Just You Wait

February 14, 2010

Where I grew up, St. Clair, Michigan, for the curious, we had a garden. A huge garden. And you know how when you travel back to the home of your youth and meet, once again, the things you knew as a child and wonder how space and time manages to shrink everything? Yeah, well this isn’t the case in the case of the garden I’m taking about. It really was as big in grown up eyes as it was in the eyes of a kid.

I certainly can’t posit anything like a love affair with that garden, though. If I was around it at all, it was to weed it, pick corn, or, come Autumn, scavenge it for rotten tomatoes to throw at my siblings (*joy). But somewhere in the past decade or two since leaving that part of the country, I found myself falling in love anew with gardening.

So. That photo above? Our garden. Dormant and mocking me with its barrenness. Mock, mock, mock. The railroad ties were put in several summers back and do a great job of bordering what I intend to be something award-winning this year. Because the last several years have been pallid, to put it bluntly. And it’s a pitiful shame because it gets perfect sun and all the water it needs thanks to the sprinkler system. That said, there’s really no excuse for letting it go to waste. Well, unless you consider the bind weed that’s choked out vegetables and a few poppies.

I hate bind weed (who doesn’t?), and this year I’ve a plan, thanks to Mother Jane (Cute Redhead’s mom) who is a master gardener who taught biology in Mississippi.

That’s a rendering of Mother Jane, and you better take that look seriously. It’s a look that can cook you under the table and name every scientific classification of plant and insect in the western hemisphere. And, truth be told, she’s very much my motivation for the garden. If you’re going to impress someone, make that someone a master gardener, I always say. What’s more, it was Mother Jane who I called several months back with my question about how to rejuvenate a plot of ground overgrown and neglected these many years.

“You need manure, Todd. And lots of it. But you need to kill that bind weed first. So, get a weed killer. But not until the temperatures there are at least 70˚ or it won’t work. A few days after that, maybe four days or so, dump as much manure as you can get there. And make sure it’s fresh. Go muck a barn.”

I’ve struck gold. Colorado has a lot of farms and I’ve contacted the owner of an alpaca ranch who tells me they’re in “constant production” of the stuff I need and that I’m welcome to as much as I can haul away. I can’t wait. Rule of thumb around these parts is that you never plant before May 10th. Be that as it may, I’ll have prepped the soil before that.

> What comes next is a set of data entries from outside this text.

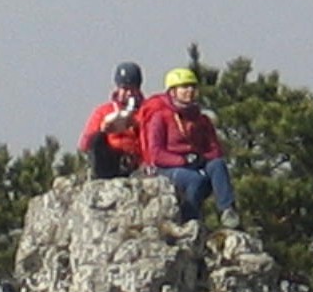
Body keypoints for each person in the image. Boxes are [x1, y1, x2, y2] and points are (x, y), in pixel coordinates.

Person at [140, 67, 240, 227]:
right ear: (172, 92)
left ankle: (228, 211)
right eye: (184, 87)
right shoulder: (161, 118)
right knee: (195, 180)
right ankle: (190, 219)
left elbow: (215, 150)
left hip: (196, 163)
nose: (190, 91)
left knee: (218, 165)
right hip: (168, 168)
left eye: (193, 86)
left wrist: (203, 158)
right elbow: (156, 154)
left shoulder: (201, 119)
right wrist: (183, 160)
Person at [78, 61, 145, 179]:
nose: (129, 93)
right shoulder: (103, 111)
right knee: (97, 139)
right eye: (125, 89)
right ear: (118, 88)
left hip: (137, 162)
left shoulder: (147, 111)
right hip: (110, 161)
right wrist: (103, 129)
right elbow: (84, 145)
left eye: (133, 89)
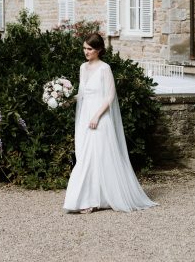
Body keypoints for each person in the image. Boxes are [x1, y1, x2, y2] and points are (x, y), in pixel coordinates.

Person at [63, 33, 157, 213]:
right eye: (84, 48)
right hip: (84, 116)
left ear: (99, 50)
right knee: (84, 155)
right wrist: (65, 99)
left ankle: (86, 200)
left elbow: (110, 96)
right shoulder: (83, 67)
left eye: (89, 49)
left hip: (99, 117)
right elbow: (83, 94)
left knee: (95, 156)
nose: (86, 52)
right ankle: (94, 197)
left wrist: (97, 116)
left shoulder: (105, 68)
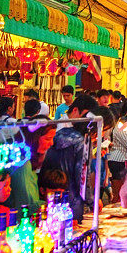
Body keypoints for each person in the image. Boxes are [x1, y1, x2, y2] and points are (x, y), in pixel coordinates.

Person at [40, 94, 98, 222]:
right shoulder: (78, 140)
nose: (88, 122)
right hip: (71, 200)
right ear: (76, 110)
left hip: (50, 196)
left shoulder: (57, 132)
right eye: (86, 117)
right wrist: (91, 201)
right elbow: (82, 176)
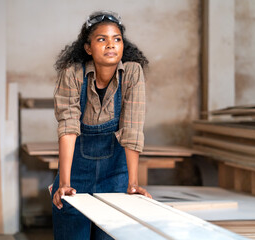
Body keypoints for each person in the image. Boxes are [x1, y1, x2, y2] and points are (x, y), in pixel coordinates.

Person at [52, 10, 152, 240]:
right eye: (102, 39)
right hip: (76, 177)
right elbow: (68, 127)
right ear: (88, 48)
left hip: (115, 177)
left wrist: (133, 183)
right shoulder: (73, 74)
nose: (111, 45)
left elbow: (132, 129)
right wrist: (64, 183)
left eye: (117, 39)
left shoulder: (132, 73)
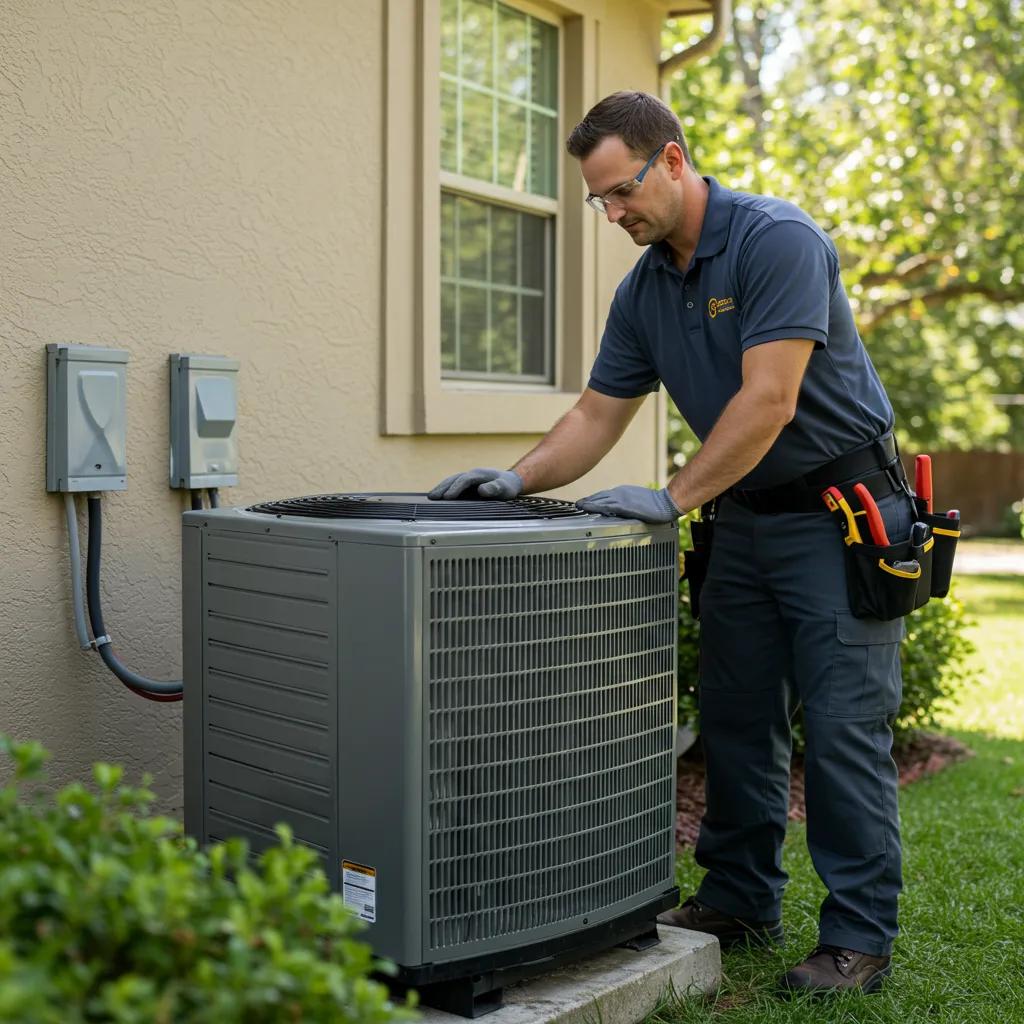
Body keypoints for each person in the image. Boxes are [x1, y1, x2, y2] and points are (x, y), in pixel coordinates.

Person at [429, 91, 910, 996]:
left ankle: (857, 939)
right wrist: (515, 480)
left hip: (838, 516)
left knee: (844, 729)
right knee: (734, 720)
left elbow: (770, 399)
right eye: (598, 201)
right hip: (745, 522)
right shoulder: (646, 289)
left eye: (621, 192)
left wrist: (671, 498)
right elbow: (595, 413)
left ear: (674, 160)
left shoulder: (777, 242)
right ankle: (738, 898)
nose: (613, 214)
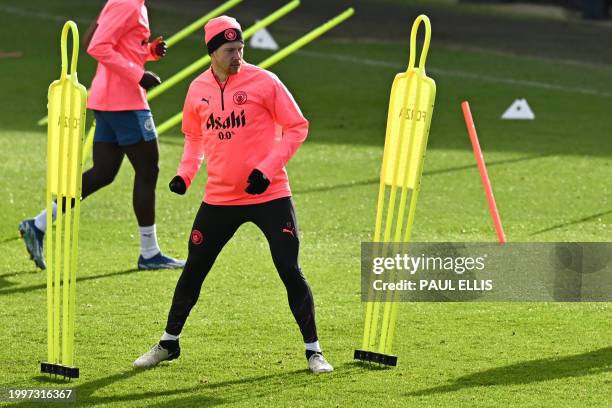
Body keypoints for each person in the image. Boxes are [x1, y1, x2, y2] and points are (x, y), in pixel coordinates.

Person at [133, 16, 333, 374]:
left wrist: (266, 170)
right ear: (212, 52)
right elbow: (194, 137)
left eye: (240, 48)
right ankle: (168, 343)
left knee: (289, 268)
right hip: (220, 199)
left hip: (270, 194)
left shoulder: (265, 81)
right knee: (194, 270)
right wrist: (185, 174)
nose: (237, 55)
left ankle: (314, 351)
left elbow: (296, 127)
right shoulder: (197, 90)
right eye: (229, 50)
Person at [19, 0, 185, 270]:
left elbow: (97, 40)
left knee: (103, 173)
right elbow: (97, 45)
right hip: (125, 102)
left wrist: (148, 51)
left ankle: (37, 225)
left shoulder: (128, 3)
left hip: (107, 100)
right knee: (147, 170)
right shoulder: (128, 4)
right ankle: (150, 253)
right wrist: (138, 74)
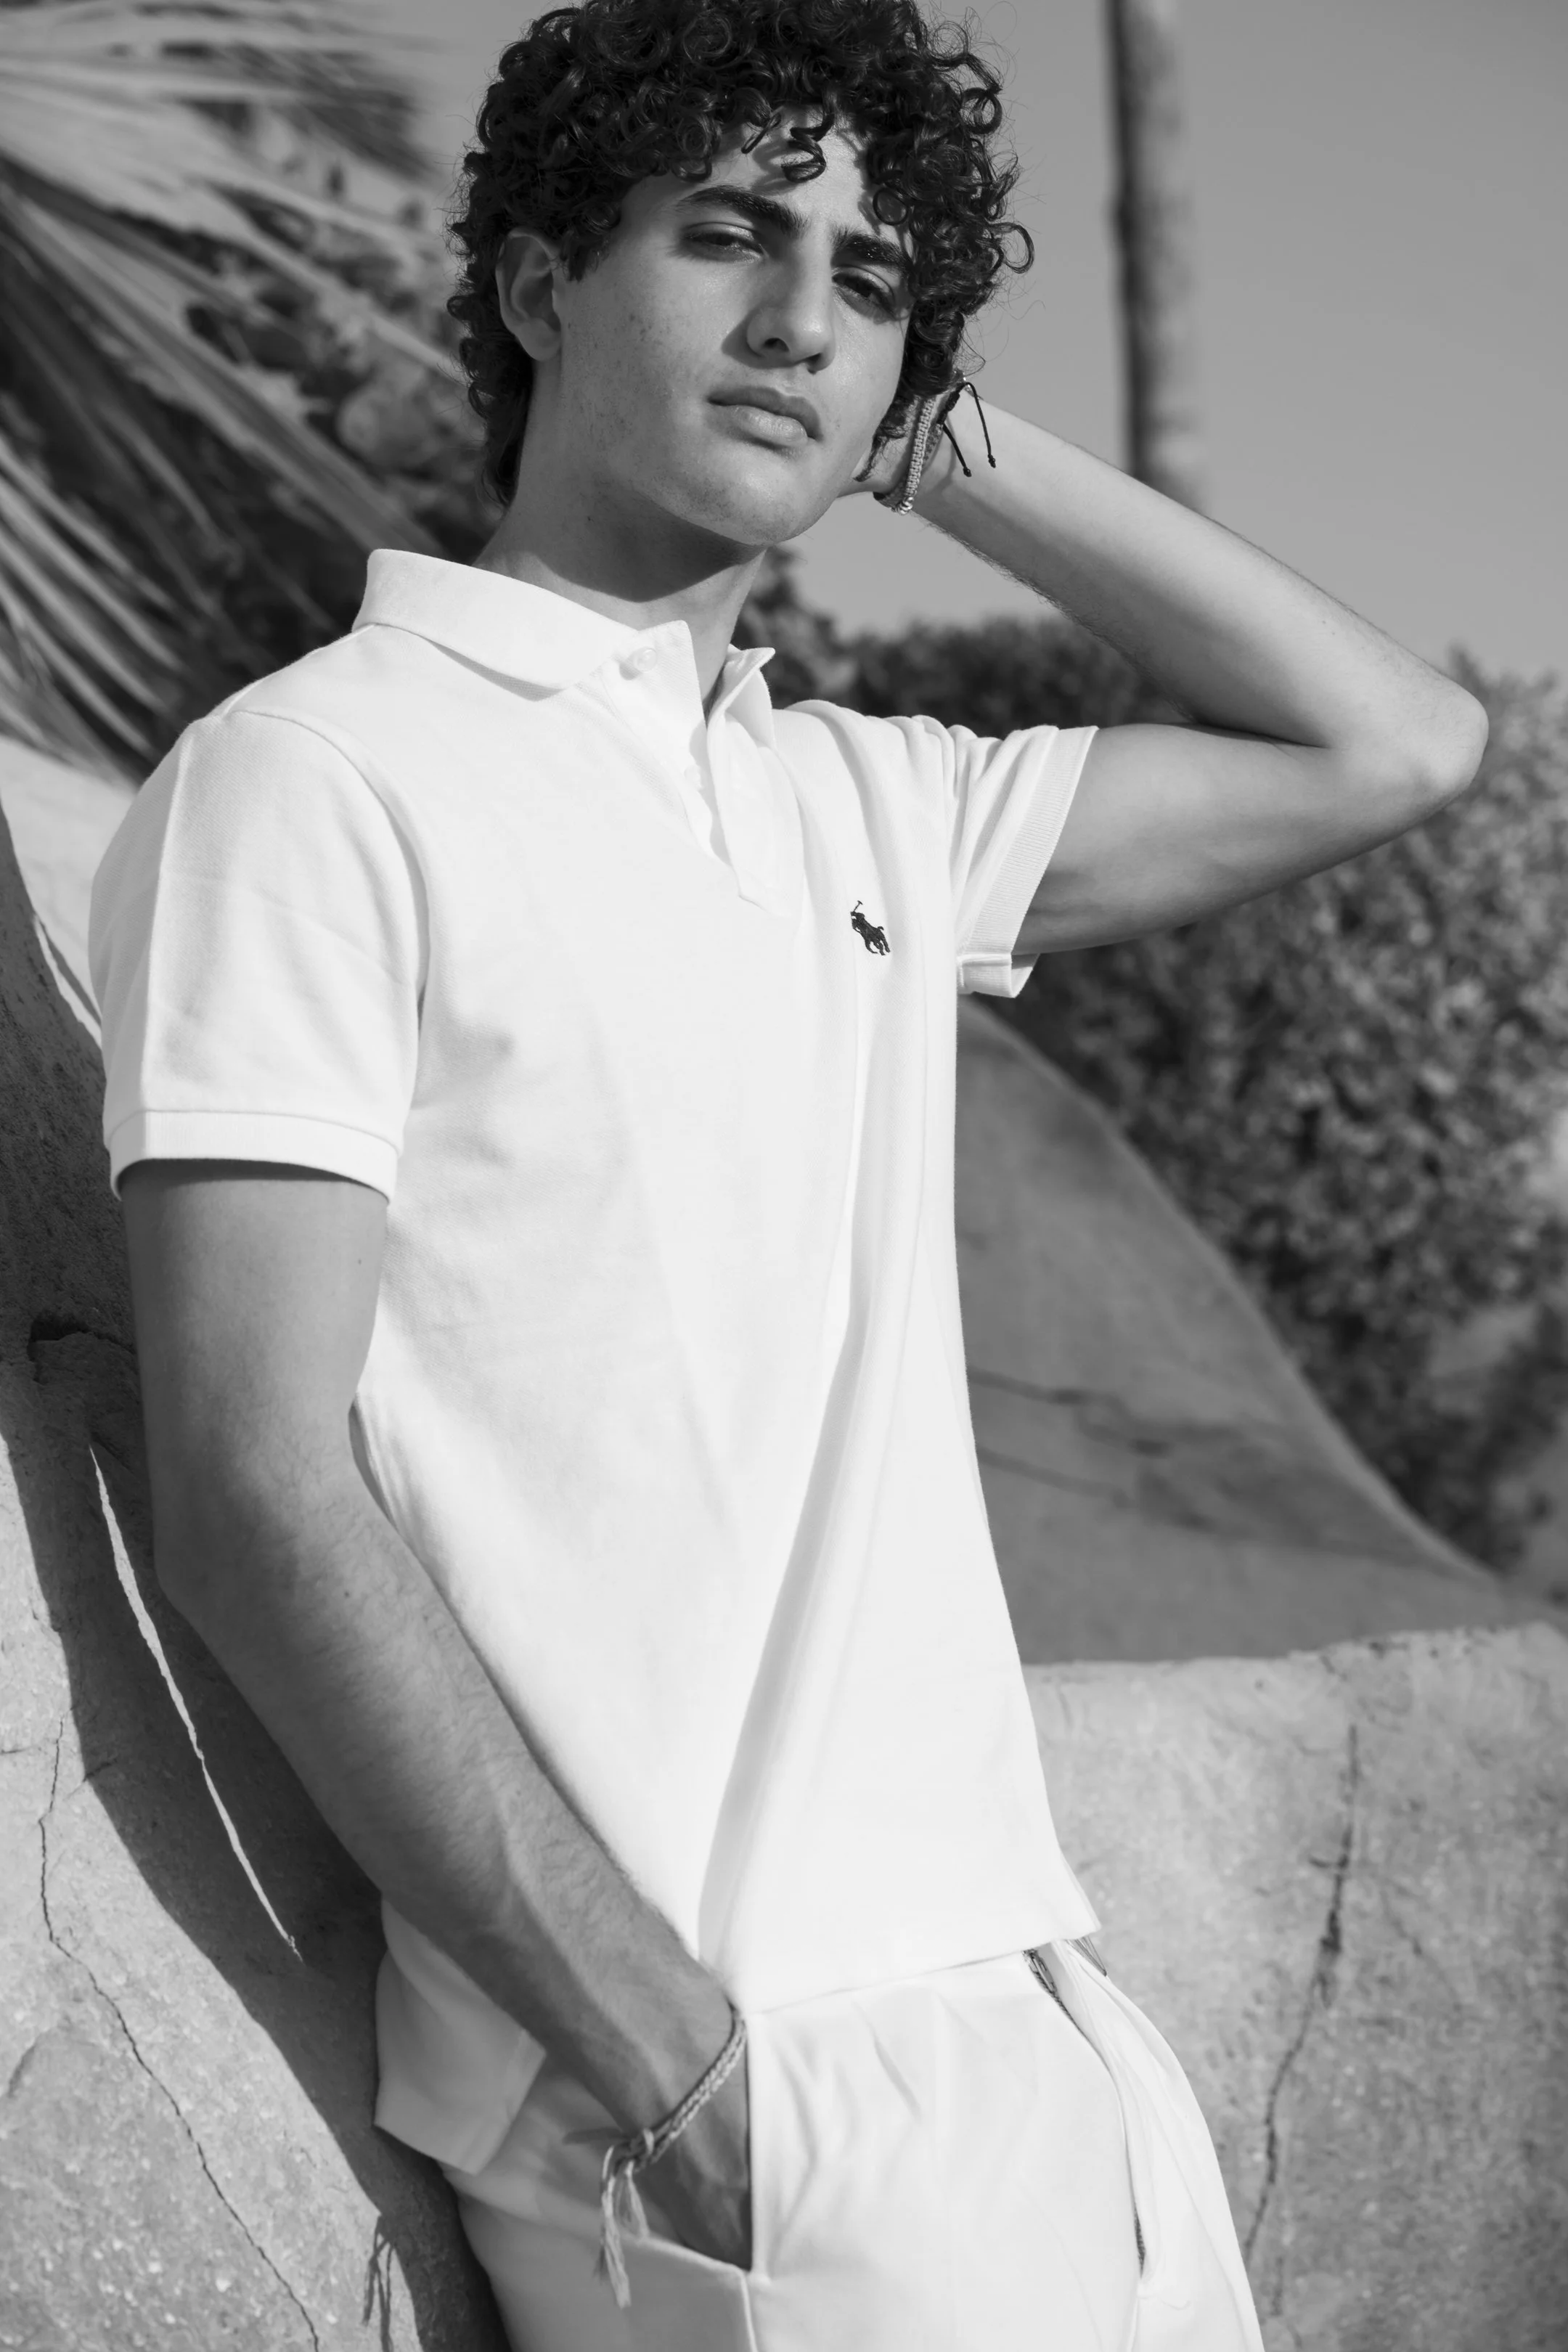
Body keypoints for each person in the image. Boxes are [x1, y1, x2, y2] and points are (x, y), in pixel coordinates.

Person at [89, 1, 1485, 2345]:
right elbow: (247, 1481)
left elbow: (1395, 740)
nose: (798, 318)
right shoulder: (319, 774)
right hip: (742, 2115)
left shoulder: (862, 805)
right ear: (538, 286)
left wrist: (931, 434)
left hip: (1048, 2051)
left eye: (866, 277)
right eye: (728, 234)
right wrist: (685, 2077)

I think I’ll take Alpha Male and his compatriots and make a character-building venture out of it (thank you Parenting).

Watch this space, and just you wait: I’m planning a kitchen garden with all the classics…tomatoes, cucumbers, lettuce, corn (more for Autumn ornamentation than anything else) (I don’t have the space I need to see them germinate enough for the trouble), broccoli, carrots (you need to till deep for those suckers). I might even chance some onions. Oh, and watermelon and pumpkins too. Gotta have those and they’re hardy enough to start earlier than the others.

I dream of dark, rich loam, neat rows and a place to (brace yourself) enjoy one of my favorite outdoor things: weeding.

Oh, and remember the smoker?

Ran into it on my way back into the house. And found my missing boot, too.

That smoker hasn’t seen the last of me, I can tell you that right now.